目黒区の認可保育園に通う娘がこの春から年中になった。小学校進学を意識し出したら「そういえば学童ってどうなの?」と考えると、何も知らないことに愕然とした子育て奮闘中のデュアル世代ド真ん中のパパライターが、「学童についての素朴な疑問」をフットワーク軽く探っていくこの連載。前回の「“ハズレの学童”は2015年度から減っていく」に続く第3回目は、東京都23区内で進む「全児童対策事業と学童の一体化」の草分け的存在である世田谷区の新BOPについて、区の児童課に聞いてみました。

 現在、特に東京23区内の公設学童では、親の就労状況にかかわらず、小学校のすべての児童を対象とした全児童対策事業と学童の一体化が進んでいるということがわかった。

 改めて確認しておくと、学童保育は保護者の就労などで、放課後の保育が必要な子どもの利用に限定されているのが基本。これに対して保護者の就労の有無にかかわらず、誰でも放課後に自由に集って遊べるスペースの提供を目指して設立されたのが「全児童対策事業」だ。

 全児童対策事業との一体化が進む学童には、“保育的な機能”が失われてしまったケースもあるらしい。もちろん、一体化すべてが問題というわけではなく、早くから一体化に取り組み、成果を上げている自治体もある。その代表的な存在が世田谷区だ。では、世田谷区の学童は今どうなっているのか、区の児童課に聞いてみることにした。

世田谷区の学童「新BOP」とは!?

 この連載の第1回目でも触れたが、世田谷区の学童は「新BOP」事業と呼ばれている。BOP(ボップ)とはBase Of Playingの略で、訳すと「遊びの基地」。子どもたちがのびのびと遊べる広場の役割を果たすための全児童を対象とした事業で、その小学校に通う児童なら希望すれば誰でも参加することができる。これに、従来の留守家庭の子どもたちが参加することのできる学童クラブを統合したものが「新BOP」なのだ。

 世田谷区の新BOPの導入は99年度に4校で開始され、その後、毎年のように10校前後での導入が進み、7年後の05年度には区内の区立小学校64校すべてに導入された。最初の4校で導入されてから今年度で15年目、64校すべてに導入されてから9年目ということになる。

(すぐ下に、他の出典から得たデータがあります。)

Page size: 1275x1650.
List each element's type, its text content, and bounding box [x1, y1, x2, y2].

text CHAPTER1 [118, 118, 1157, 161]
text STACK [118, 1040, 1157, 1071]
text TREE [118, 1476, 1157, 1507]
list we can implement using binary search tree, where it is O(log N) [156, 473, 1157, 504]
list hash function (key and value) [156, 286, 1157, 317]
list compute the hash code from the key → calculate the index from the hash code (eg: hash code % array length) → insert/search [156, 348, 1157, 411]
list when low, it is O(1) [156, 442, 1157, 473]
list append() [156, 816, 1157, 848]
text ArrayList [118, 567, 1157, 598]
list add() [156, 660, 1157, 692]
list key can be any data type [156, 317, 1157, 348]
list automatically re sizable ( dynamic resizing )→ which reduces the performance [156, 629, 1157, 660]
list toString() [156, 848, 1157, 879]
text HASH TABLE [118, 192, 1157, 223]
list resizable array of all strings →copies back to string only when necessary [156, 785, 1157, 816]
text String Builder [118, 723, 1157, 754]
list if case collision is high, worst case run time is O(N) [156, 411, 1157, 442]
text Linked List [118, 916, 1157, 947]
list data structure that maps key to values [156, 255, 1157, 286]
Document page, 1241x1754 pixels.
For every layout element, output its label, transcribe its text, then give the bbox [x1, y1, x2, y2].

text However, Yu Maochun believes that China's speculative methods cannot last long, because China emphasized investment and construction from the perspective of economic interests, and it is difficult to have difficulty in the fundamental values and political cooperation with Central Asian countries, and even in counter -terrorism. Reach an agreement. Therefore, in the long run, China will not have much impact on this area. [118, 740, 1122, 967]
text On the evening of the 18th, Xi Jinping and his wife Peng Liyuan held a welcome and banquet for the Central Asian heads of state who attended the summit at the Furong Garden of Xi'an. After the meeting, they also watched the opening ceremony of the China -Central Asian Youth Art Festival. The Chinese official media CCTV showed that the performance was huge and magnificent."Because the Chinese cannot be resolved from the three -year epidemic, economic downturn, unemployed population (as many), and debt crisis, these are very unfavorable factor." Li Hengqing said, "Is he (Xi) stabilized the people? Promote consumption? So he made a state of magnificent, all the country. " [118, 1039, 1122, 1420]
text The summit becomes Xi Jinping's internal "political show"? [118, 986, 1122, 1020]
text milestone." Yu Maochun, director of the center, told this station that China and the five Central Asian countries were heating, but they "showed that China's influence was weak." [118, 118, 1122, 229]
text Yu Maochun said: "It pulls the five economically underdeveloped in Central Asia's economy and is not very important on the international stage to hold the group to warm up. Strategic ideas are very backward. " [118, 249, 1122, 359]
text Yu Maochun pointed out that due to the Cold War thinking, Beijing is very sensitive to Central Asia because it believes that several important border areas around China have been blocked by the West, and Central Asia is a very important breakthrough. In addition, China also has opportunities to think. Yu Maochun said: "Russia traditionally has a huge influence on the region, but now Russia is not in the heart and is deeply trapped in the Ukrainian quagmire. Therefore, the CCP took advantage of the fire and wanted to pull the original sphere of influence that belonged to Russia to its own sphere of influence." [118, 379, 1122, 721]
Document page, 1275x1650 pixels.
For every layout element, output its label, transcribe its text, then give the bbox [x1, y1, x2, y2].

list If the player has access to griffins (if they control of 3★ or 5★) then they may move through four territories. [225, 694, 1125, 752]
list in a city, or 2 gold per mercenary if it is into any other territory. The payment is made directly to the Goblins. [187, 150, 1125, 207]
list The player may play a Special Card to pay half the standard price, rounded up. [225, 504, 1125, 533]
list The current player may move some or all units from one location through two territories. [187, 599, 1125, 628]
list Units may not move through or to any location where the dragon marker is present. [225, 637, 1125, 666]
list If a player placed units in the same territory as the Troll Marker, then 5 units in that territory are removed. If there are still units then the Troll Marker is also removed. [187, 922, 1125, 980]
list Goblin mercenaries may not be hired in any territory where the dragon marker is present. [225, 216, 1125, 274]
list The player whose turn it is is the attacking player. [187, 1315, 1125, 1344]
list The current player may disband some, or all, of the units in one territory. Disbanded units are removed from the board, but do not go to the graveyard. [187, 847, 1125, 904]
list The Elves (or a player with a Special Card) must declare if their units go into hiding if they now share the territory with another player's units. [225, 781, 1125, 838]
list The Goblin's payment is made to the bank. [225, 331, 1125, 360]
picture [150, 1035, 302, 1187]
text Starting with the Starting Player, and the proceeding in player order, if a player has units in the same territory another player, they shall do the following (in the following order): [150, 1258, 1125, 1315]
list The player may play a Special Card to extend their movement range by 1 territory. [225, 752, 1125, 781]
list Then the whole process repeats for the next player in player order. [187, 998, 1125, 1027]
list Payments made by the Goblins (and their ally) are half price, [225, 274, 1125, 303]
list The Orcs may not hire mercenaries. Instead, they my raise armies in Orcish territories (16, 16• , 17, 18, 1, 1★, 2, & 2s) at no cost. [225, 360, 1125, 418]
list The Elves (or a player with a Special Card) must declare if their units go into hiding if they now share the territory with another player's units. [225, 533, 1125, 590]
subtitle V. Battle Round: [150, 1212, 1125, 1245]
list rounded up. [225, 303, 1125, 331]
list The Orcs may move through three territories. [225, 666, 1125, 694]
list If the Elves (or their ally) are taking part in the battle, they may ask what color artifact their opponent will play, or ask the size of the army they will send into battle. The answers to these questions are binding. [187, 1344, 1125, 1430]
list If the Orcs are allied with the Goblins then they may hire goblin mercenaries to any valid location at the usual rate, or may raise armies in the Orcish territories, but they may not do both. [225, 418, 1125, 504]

 「新BOPを導入するまでは、BOPと学童クラブは別の事業として行われていました。学童クラブは、主に児童館をはじめとする小学校とは別の独立した建物のなかで昭和の頃から続いてきたものです。それとは別に全児童対策事業のことをBOPと言いまして、放課後の校庭など、安全が確保されたなかで子どもたちに毎日通っている小学校で自由に遊んでもらうための事業として95年度から始めました。このBOPと学童クラブの2つの機能を持つのが新BOP事業で、全64校すべてが統合されています」(世田谷区児童課)

 全児童対策事業と学童の一体化と言っても、その形は導入する自治体によって様々なようだ。大きな違いとして挙げられるのは、「学童保育児童の区分があるかどうか」ということ。

 世田谷区の場合で言えば、全児童対策事業である新BOPに登録することが必要で、さらに学童(新BOP学童クラブ)の利用を希望する場合にはそちらにも登録するという形になっている。BOPは利用料無料、学童(新BOP学童クラブ)は月額5000円の利用料が必要だ。なお、おやつ(間食)代は5000円に含まれている。

世田谷区ウェブサイトを基に作成
世田谷区ウェブサイトを基に作成

 ちなみに、13年度現在、64校の児童数は3万2015人で、新BOP登録児童数は2万3830人。全児童の74.4%が新BOPに登録していることになる。そのうち、学童クラブの登録児童数は4343人。新BOPに登録している子どもたちの18.2%が学童クラブに登録しているが、あくまでもこれは全体の数字であって、もちろん、学校ごとにバラつきがある。